» **CHALLENGE 1**
Write out the lines of the point listing, starting with the line that contains "144: (1068, 909)" and going on through the last line of the listing.

» **PASSAGE SHOWN**
# PT111 Question



## wingman (Nov 18, 2014)

I was in a small gun store in a small town yesterday and overheard a conversation between the store owner and one of his suppliers. He asked if the supplier had any Taurus PT111s. He said he could use all he could get....at least 50. Is the PT111 that popular, that good, or both?


----------



## Goldwing (Nov 5, 2014)

:watching::watching::watching::watching:


----------



## Jgatts (Dec 10, 2014)

Wife has it. Good not great.


----------



## DirtyDog (Oct 16, 2014)

I have one. I gave one to my son and one to my son in law.
It's a solid, reliable, accurate pistol with excellent features, especially for the price.
And the mag release can be reversed, which is kind of a big deal, since my son is a lefty.


----------



## GCBHM (Mar 24, 2014)

They are popular b/c of the price. I would think if you do not plan to shoot that much, the PT111 will be a decent range gun, but I would never choose to trust my life to one.


----------



## Steve M1911A1 (Feb 6, 2008)

DirtyDog said:


> ...It's a solid, reliable, accurate pistol with excellent features, especially for the price...


...However, Taurus has a spotty quality-control reputation.
Quite often, you'll have to send yours back for remedial repair, right after you've bought it.

» **CHALLENGE 2**
Answer these about the PT111 thread:
(a) How many PT111s did the store owner say he could use?
(b) Why does DirtyDog say the reversible mag release is kind of a big deal?
(c) What kind of reputation does Steve M1911A1 say Taurus has?

(Stored entries)
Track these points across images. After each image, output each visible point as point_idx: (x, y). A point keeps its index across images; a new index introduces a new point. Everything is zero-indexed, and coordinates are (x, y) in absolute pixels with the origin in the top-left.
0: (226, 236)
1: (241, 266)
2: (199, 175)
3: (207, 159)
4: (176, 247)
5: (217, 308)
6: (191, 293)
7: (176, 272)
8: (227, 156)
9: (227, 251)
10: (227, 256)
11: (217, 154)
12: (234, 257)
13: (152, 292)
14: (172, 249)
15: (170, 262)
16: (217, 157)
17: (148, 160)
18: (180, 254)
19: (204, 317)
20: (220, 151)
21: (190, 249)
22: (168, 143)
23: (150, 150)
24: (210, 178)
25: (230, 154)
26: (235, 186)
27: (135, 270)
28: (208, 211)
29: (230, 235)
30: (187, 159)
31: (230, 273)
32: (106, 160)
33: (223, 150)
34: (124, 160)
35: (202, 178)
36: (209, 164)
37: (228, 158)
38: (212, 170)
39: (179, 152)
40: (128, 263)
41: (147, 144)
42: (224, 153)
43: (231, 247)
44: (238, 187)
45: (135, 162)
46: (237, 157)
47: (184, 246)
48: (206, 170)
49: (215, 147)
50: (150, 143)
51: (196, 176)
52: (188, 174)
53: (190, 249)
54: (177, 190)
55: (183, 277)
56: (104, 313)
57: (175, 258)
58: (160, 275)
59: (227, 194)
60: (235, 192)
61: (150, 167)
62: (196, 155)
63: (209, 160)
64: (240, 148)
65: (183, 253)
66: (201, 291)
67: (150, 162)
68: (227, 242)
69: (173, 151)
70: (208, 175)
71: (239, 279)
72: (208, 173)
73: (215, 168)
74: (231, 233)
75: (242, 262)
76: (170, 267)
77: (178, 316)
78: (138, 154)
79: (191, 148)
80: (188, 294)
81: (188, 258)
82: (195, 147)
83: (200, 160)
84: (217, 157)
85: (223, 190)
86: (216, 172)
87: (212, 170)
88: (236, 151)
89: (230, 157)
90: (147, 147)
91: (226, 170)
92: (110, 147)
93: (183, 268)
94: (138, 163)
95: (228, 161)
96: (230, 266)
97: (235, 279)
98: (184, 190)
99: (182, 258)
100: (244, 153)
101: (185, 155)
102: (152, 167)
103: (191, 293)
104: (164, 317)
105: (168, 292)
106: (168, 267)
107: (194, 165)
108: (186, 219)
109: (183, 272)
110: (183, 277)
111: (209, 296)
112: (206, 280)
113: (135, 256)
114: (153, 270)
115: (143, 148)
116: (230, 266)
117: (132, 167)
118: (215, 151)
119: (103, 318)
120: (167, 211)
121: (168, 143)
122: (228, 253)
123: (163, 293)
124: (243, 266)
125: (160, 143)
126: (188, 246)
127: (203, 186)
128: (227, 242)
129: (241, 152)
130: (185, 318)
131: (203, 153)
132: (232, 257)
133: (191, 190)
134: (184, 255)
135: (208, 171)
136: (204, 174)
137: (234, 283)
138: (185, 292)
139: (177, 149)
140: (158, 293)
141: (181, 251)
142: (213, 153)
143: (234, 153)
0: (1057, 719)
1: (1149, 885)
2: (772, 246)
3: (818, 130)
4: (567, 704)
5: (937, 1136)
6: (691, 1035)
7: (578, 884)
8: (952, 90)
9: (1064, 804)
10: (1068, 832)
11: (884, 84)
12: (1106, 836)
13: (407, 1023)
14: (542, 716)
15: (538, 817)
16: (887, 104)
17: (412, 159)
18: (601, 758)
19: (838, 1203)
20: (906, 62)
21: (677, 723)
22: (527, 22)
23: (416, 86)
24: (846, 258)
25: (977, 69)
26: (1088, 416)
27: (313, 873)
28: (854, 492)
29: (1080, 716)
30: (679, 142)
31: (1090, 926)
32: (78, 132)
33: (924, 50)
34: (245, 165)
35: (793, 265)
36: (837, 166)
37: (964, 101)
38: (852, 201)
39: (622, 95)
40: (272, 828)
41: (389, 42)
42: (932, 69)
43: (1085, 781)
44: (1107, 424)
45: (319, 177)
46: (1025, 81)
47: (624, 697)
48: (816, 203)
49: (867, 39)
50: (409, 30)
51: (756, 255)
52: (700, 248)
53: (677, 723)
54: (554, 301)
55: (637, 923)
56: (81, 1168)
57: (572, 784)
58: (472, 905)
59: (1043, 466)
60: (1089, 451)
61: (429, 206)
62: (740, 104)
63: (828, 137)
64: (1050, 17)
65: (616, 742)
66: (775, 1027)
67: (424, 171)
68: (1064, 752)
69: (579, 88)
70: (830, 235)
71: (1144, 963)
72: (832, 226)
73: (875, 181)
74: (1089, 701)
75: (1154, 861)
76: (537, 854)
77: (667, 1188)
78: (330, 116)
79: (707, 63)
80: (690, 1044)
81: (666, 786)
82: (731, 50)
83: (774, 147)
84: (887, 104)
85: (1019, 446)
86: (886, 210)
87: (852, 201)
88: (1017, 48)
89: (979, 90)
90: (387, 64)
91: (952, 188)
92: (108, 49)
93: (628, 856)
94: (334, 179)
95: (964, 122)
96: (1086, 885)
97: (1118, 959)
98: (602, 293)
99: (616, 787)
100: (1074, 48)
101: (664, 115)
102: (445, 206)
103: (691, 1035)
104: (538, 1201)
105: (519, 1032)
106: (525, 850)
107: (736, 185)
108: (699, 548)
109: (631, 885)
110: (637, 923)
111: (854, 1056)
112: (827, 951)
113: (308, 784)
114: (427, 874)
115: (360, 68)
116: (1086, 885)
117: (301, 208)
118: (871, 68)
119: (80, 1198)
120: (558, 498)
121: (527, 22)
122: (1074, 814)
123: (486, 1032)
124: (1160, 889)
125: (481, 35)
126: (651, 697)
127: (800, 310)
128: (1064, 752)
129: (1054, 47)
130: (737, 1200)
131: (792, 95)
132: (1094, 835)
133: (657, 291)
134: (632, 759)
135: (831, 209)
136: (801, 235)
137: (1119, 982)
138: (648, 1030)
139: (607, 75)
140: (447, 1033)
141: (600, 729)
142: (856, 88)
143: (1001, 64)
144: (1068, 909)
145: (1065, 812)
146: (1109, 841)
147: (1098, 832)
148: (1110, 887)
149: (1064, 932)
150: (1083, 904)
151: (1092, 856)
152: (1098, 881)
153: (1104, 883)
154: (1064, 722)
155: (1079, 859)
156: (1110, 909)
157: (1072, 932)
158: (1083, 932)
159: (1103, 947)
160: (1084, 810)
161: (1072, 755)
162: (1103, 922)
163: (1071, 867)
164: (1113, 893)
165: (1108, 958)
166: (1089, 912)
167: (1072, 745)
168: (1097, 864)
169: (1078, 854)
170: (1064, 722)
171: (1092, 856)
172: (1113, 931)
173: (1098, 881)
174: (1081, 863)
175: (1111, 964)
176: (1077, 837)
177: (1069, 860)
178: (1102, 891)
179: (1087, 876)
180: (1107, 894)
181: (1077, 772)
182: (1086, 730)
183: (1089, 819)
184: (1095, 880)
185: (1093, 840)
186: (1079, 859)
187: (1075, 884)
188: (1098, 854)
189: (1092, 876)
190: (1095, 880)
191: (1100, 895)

» **COMPLETE RESPONSE 1**
144: (1068, 909)
145: (1065, 812)
146: (1109, 841)
147: (1098, 832)
148: (1110, 887)
149: (1064, 932)
150: (1083, 904)
151: (1092, 856)
152: (1098, 881)
153: (1104, 883)
154: (1064, 722)
155: (1079, 859)
156: (1110, 909)
157: (1072, 932)
158: (1083, 932)
159: (1103, 947)
160: (1084, 810)
161: (1072, 755)
162: (1103, 922)
163: (1071, 867)
164: (1113, 893)
165: (1108, 958)
166: (1089, 912)
167: (1072, 745)
168: (1097, 864)
169: (1078, 854)
170: (1064, 722)
171: (1092, 856)
172: (1113, 931)
173: (1098, 881)
174: (1081, 863)
175: (1111, 964)
176: (1077, 837)
177: (1069, 860)
178: (1102, 891)
179: (1087, 876)
180: (1107, 894)
181: (1077, 772)
182: (1086, 730)
183: (1089, 819)
184: (1095, 880)
185: (1093, 840)
186: (1079, 859)
187: (1075, 884)
188: (1098, 854)
189: (1092, 876)
190: (1095, 880)
191: (1100, 895)

» **COMPLETE RESPONSE 2**
(a) At least 50.
(b) Because DirtyDog's son is a lefty.
(c) A spotty quality-control reputation.